=== Begin Enclosure ===
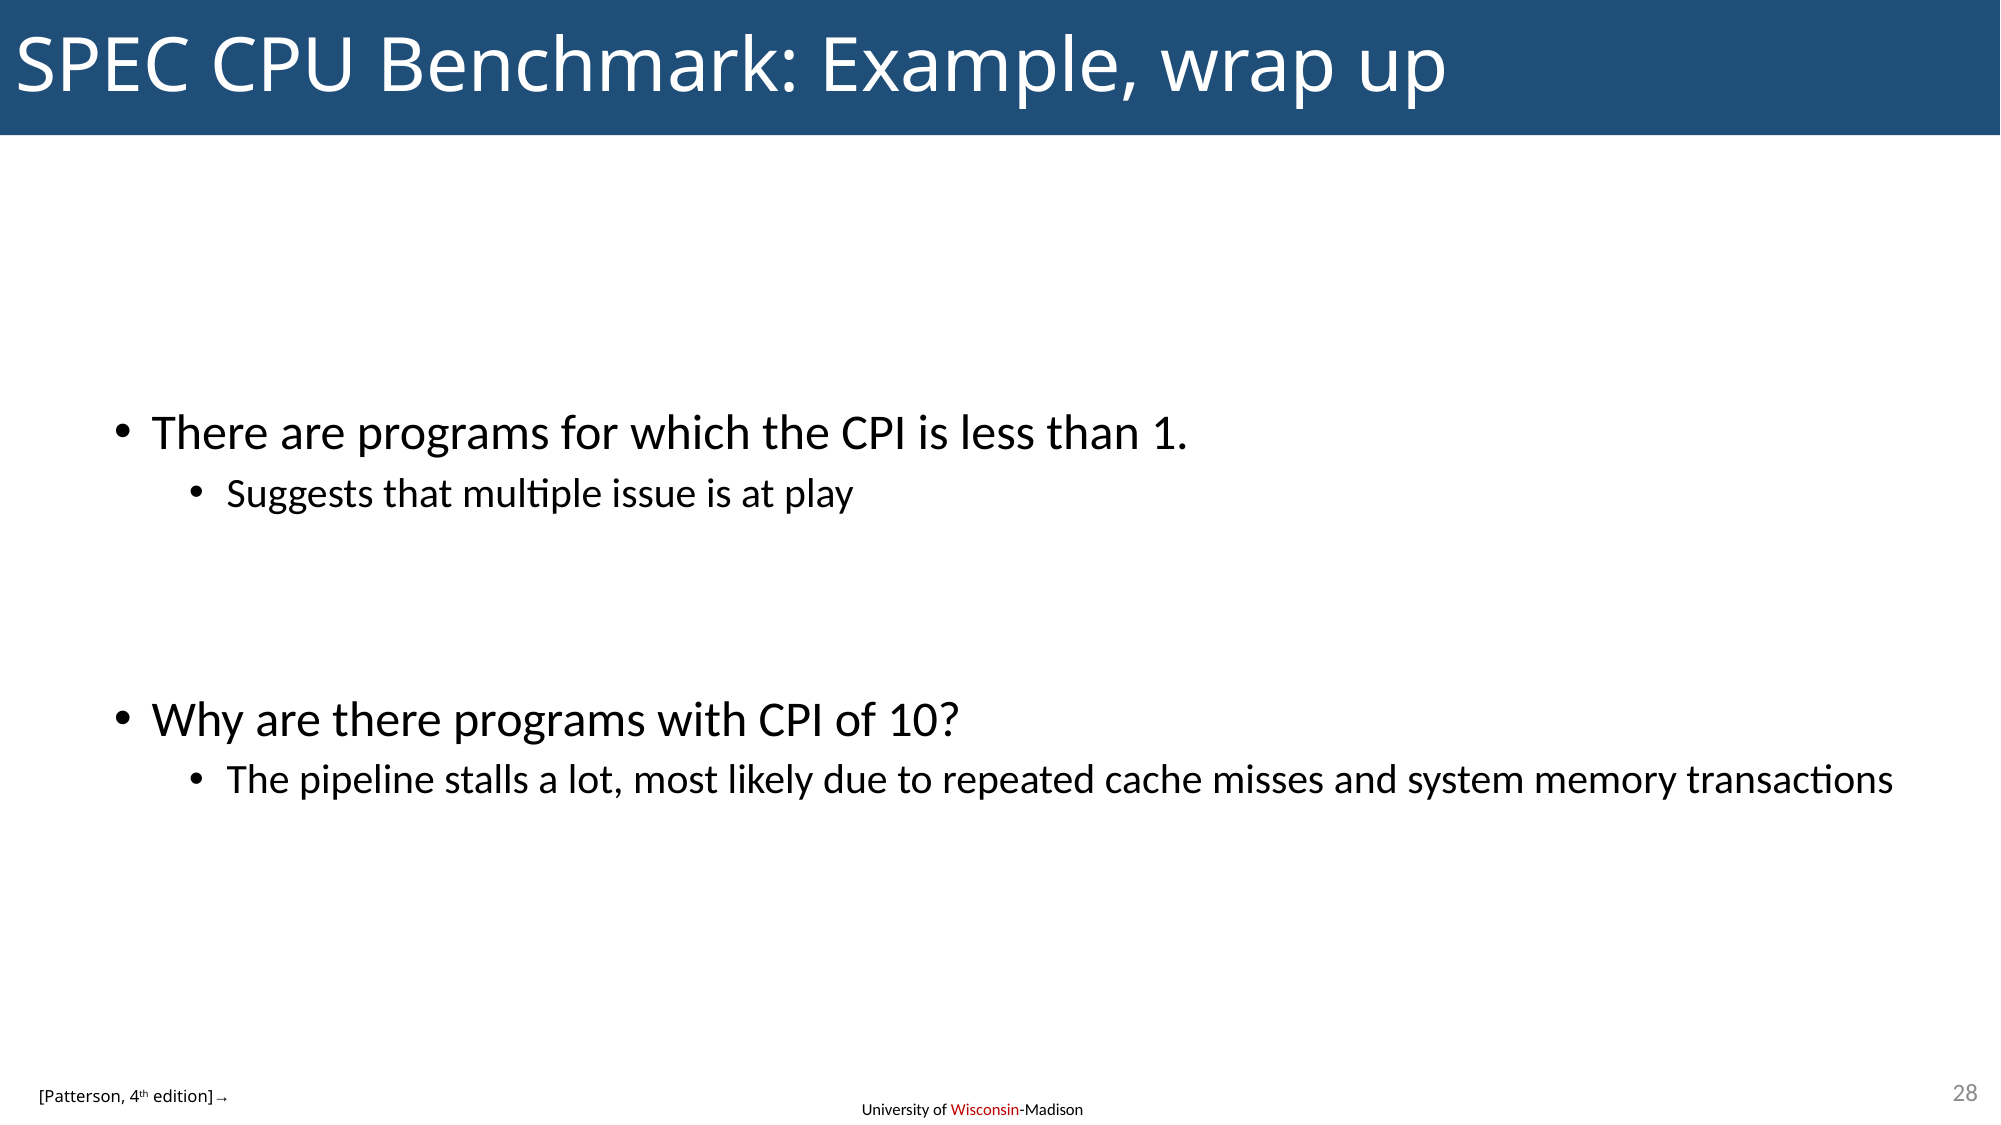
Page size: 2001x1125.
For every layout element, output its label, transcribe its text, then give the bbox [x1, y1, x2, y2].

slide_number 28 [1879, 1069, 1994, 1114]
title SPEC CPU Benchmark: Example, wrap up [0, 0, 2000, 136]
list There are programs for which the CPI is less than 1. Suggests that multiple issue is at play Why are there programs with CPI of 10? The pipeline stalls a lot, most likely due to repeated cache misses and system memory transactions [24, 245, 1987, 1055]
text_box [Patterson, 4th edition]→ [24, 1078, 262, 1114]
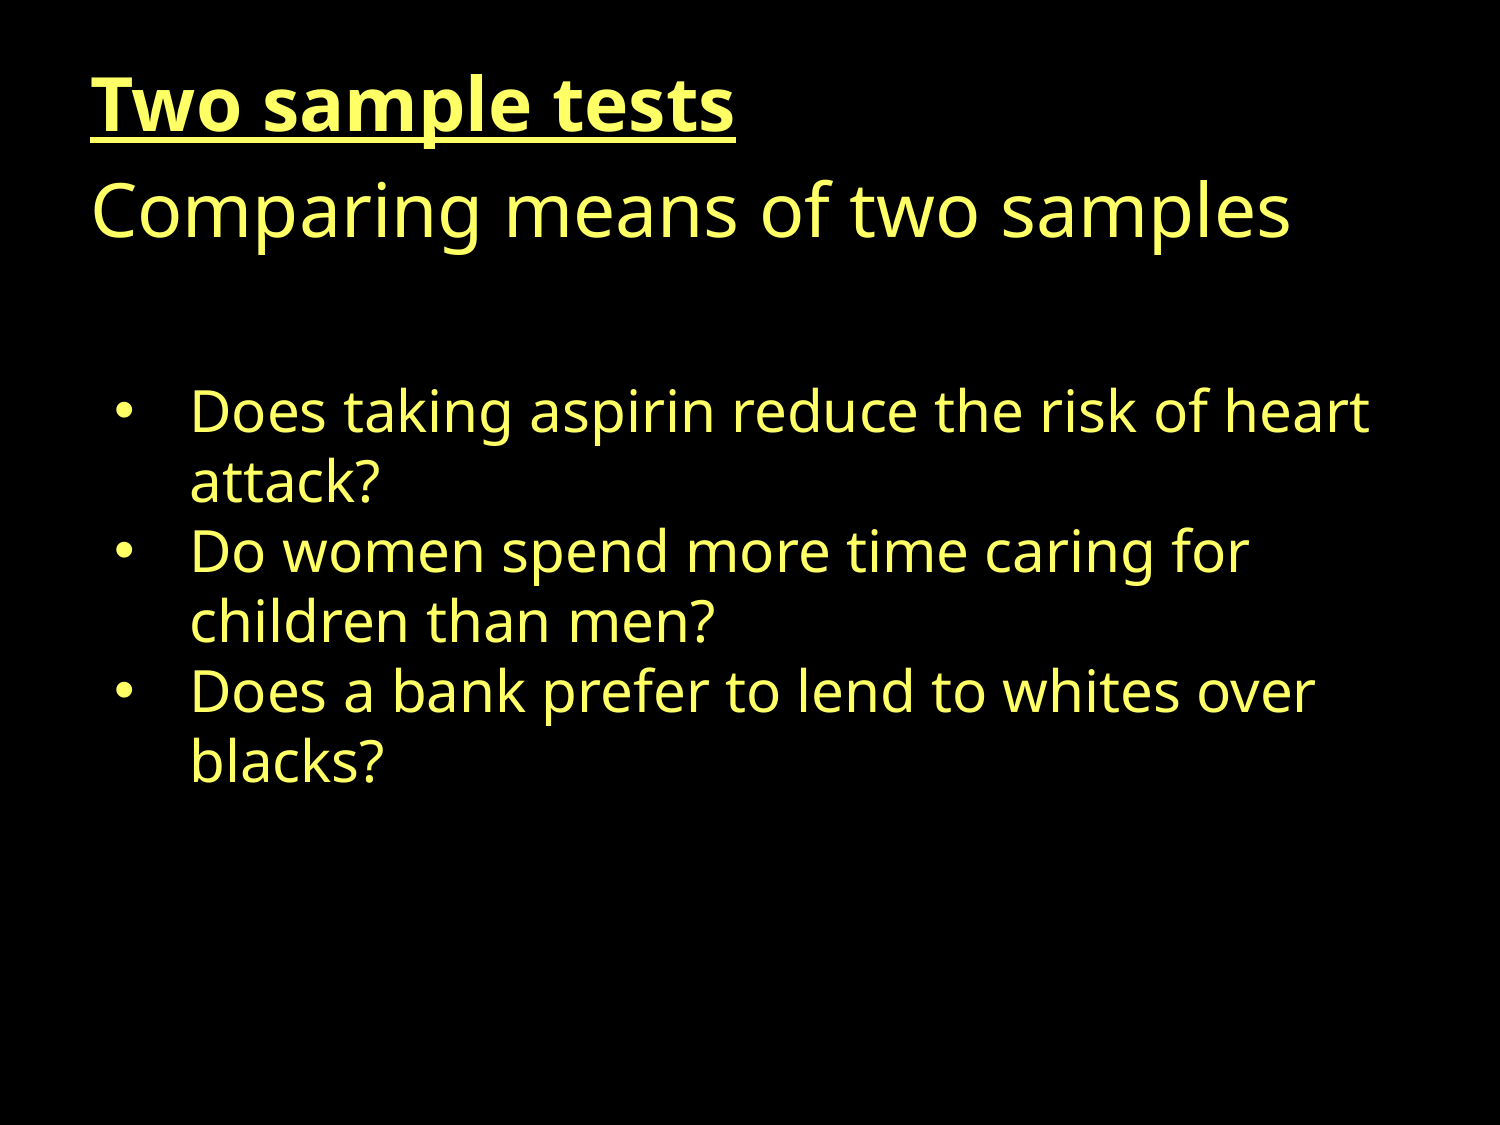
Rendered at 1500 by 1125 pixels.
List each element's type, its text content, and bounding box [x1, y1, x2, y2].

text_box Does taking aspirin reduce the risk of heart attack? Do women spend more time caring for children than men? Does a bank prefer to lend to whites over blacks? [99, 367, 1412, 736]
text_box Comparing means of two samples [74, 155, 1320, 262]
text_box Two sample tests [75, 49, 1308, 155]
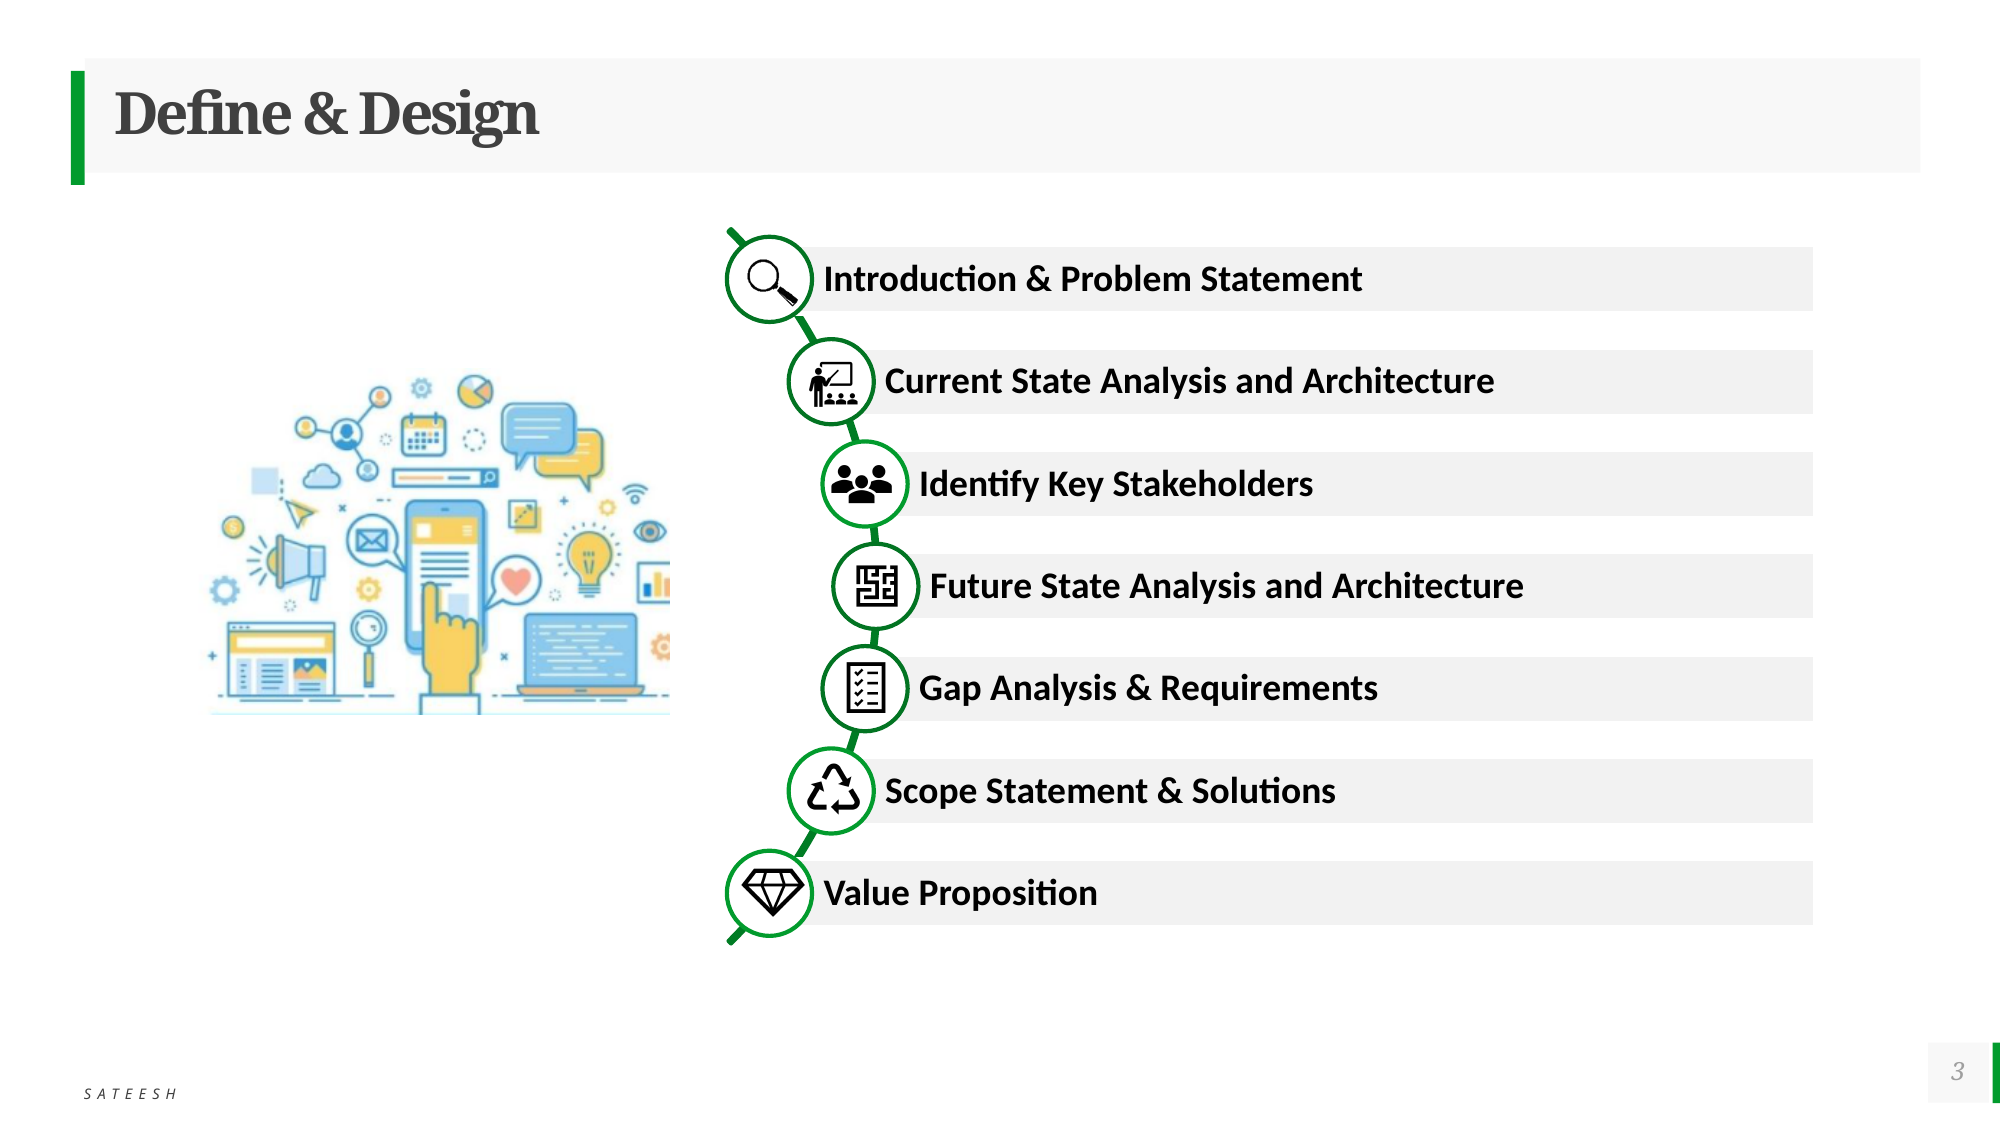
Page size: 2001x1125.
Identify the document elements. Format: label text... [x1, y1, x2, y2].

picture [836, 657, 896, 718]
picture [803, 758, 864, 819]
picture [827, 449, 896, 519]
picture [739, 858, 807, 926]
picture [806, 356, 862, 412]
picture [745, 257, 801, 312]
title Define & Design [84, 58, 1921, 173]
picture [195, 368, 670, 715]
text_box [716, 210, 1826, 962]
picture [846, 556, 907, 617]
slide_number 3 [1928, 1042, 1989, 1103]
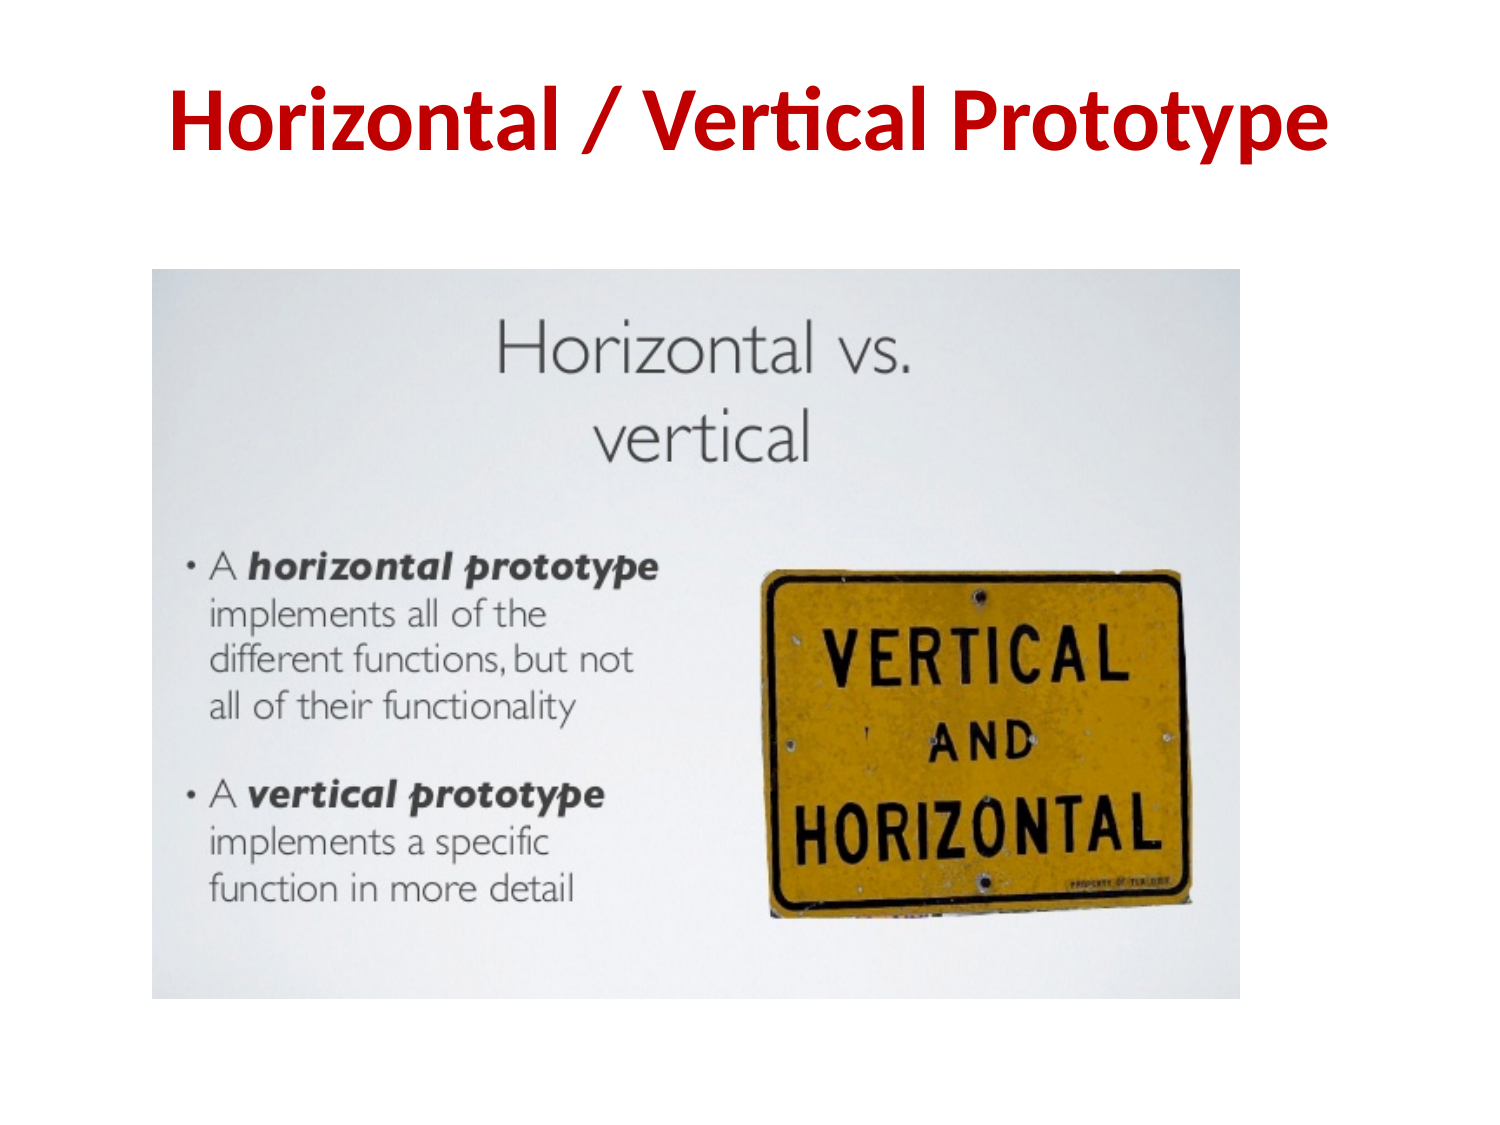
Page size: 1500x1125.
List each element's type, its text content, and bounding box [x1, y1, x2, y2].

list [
=== End Enclosure ===
» YOUR GOAL: Your reply should consist only of the lines running from the line with "Page size: 1500x1125." to the end of the listing, retyped exactly.

» WRITTEN RESPONSE:
Page size: 1500x1125.
List each element's type, its text content, and bounding box [x1, y1, x2, y2].

list [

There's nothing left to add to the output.